3) range not important to us. good,nice info but we usually shelve it. coz we know we just need to know the K value used.
4) the best tool i use so far and extremely efficient is the lattice attack script written by Antoine. You can download it at https://github.com/bitlogik/lattice-attack
5) as i found out, nope. u need a little more than that. you got to get to K nonce. Then things are much easier.
6) i am actually trying to prove to my government on why every bitcoin transaction or any other altcoin transaction should not display the public keys and rsz signatures. if we really want bitcoin or any other altcoins to continue to prosper or at least be relevant for another 8 decades, at least, we then need to give out less informations on every transaction. how can we claim, its anonymous or safe when all i need is for you to make 1 transaction and i know your pubkeys and RSZ? im beginning to understand the mathematics deeper..and as i delve further.. i seriously cannot fathom why showing the public keys are ok to most. as thats my first way in to a wallet.

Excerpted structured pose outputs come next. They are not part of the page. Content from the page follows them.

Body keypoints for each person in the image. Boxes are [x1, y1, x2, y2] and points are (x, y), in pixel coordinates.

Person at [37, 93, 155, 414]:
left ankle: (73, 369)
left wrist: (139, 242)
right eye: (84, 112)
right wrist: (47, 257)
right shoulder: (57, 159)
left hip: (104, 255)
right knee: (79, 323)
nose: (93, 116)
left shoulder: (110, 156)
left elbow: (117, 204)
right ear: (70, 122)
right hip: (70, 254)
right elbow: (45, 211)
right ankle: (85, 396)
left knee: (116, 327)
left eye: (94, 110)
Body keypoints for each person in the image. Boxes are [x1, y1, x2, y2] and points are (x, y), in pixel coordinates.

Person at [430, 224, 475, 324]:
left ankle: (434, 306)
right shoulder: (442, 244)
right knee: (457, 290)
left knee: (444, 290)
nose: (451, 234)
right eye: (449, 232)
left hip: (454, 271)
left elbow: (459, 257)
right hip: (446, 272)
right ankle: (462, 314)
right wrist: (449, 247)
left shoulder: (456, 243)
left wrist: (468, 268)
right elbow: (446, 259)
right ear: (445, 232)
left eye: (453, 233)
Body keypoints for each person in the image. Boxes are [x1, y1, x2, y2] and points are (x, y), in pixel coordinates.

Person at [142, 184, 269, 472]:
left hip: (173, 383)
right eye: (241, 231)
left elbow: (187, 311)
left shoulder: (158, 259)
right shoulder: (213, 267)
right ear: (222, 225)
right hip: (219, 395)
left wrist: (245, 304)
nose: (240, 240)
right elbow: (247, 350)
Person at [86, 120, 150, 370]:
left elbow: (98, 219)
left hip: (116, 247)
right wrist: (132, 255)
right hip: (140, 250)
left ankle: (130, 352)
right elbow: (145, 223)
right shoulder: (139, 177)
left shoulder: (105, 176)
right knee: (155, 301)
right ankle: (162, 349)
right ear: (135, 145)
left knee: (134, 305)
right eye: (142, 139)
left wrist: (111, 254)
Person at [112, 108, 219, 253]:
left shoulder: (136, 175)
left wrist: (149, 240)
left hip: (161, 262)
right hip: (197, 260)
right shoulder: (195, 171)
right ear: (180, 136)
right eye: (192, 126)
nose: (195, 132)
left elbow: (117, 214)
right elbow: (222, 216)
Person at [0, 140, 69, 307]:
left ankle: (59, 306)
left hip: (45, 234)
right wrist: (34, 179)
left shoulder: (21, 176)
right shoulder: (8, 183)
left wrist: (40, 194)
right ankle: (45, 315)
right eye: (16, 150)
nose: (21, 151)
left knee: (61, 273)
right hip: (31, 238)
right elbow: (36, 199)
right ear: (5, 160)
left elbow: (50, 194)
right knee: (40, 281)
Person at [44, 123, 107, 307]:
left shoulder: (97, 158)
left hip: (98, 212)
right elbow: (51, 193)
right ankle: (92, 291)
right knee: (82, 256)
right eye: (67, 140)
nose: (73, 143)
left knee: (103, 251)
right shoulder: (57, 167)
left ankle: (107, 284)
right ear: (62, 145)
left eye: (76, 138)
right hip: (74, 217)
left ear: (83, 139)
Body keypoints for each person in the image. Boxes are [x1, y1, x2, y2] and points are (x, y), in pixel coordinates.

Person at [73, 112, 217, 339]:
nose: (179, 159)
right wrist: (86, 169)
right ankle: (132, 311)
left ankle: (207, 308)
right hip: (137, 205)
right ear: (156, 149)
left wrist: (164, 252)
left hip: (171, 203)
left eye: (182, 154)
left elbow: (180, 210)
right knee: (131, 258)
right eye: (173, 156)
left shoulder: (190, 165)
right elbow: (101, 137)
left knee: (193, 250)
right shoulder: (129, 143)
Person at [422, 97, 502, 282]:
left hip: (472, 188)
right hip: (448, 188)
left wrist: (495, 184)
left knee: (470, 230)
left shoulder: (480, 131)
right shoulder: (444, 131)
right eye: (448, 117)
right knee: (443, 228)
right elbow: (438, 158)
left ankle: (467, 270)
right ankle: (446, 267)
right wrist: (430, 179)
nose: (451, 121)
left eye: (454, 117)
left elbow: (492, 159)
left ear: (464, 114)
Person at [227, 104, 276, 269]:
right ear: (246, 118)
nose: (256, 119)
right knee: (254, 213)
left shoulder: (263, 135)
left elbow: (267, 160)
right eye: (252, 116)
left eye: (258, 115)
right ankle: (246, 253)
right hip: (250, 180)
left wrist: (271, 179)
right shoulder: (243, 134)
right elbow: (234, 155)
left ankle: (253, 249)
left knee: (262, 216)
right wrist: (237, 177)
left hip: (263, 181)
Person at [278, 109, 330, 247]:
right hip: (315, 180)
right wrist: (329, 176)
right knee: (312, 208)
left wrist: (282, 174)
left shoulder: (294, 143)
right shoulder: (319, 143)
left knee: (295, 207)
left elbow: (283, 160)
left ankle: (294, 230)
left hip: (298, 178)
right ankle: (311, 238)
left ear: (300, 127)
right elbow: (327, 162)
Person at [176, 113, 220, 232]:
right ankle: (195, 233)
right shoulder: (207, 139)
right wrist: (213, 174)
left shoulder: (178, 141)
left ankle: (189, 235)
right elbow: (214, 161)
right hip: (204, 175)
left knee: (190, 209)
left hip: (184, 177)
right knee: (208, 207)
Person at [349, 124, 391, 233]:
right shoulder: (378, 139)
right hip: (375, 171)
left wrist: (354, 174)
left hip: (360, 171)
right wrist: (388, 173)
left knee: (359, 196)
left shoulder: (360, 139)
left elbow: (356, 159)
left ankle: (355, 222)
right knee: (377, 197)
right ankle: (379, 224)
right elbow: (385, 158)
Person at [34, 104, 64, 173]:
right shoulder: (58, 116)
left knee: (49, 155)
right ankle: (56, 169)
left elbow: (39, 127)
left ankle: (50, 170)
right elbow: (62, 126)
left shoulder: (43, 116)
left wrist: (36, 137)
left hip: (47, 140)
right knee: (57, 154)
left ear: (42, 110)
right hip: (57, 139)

im answering you as a Cyber Security Researcher for 18 years. im trained to think and do my work like how a professional hacker would think and do their research. 11 months on ECDSA though. and this has been one of the best research i had done. my new found respect to Mathematicians. i actually enjoyed doing this research so much.

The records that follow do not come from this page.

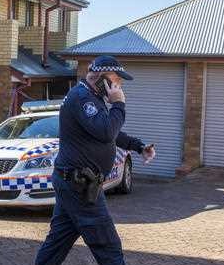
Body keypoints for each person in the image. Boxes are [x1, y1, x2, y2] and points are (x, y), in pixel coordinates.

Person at [35, 55, 156, 265]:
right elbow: (107, 130)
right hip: (80, 185)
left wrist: (138, 146)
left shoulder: (91, 96)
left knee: (57, 243)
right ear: (102, 78)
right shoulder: (82, 98)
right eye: (117, 79)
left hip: (74, 183)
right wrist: (119, 104)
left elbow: (109, 131)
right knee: (108, 246)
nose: (119, 85)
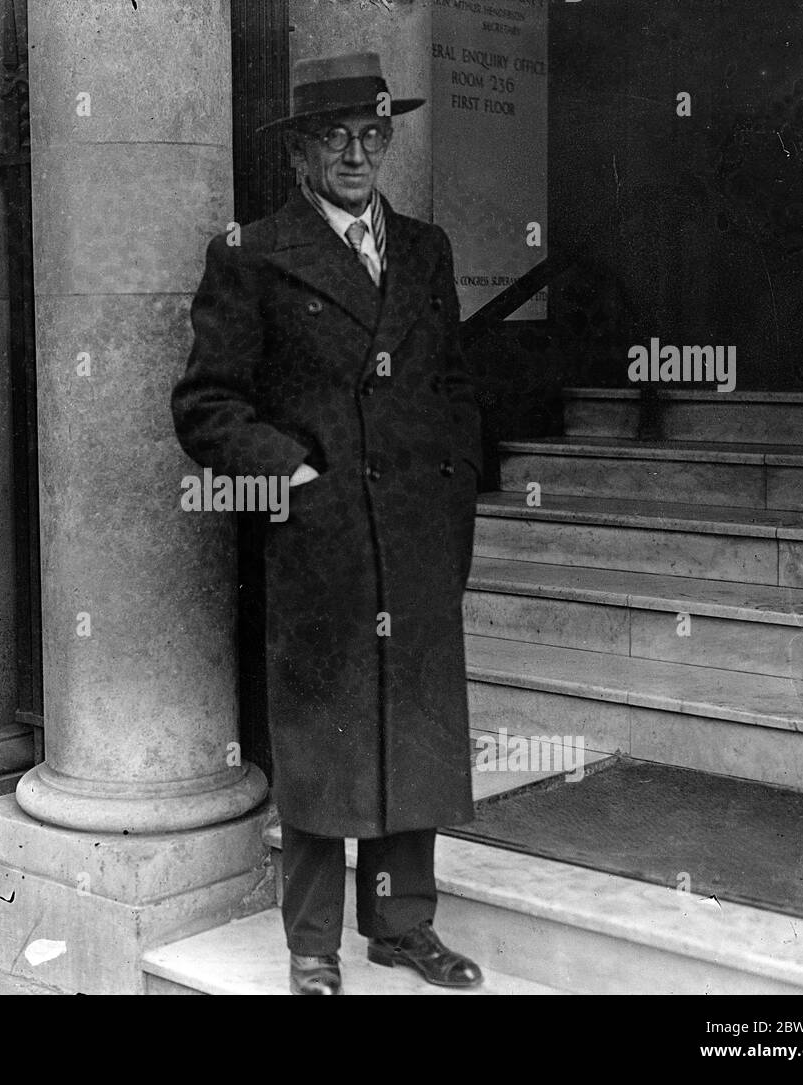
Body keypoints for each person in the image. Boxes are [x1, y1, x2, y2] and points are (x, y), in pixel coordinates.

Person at [171, 52, 484, 995]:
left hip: (419, 536)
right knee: (321, 740)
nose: (357, 152)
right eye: (335, 136)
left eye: (374, 133)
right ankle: (313, 947)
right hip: (322, 541)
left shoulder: (426, 250)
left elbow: (452, 386)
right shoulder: (252, 253)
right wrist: (294, 474)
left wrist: (454, 486)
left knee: (414, 728)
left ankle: (401, 925)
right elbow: (205, 405)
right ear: (301, 152)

If you have r, s, z and somehow know k, then you can work out the private key. You're one equation away in fact, not just one step.

Lots of questions here.

First of all why would you want to prove anything related to the underlying cryptography of bitcoin to your government? What's the problem with revealing r, s, z if you just keep k secret? Verifying the signature of a message requires the message (whose hash is z), the public key and the signature (which is [r, s]). Secondly, what relation does anonymity have with r, s, z? Each time you sign a message, k is generated pseudo-randomly, and so is r. Anonymity doesn't have to do with these values, but with inputs and outputs of Bitcoin transactions.

@galonicon I was beginning to get tensed while reading your comment not until I got to the end of it "that it's only a nice mathematical trick which can not move real coins" lol ;D . I'll in my quiet time carefully practicalize this equation to see how veritable it is based on how you have just explained.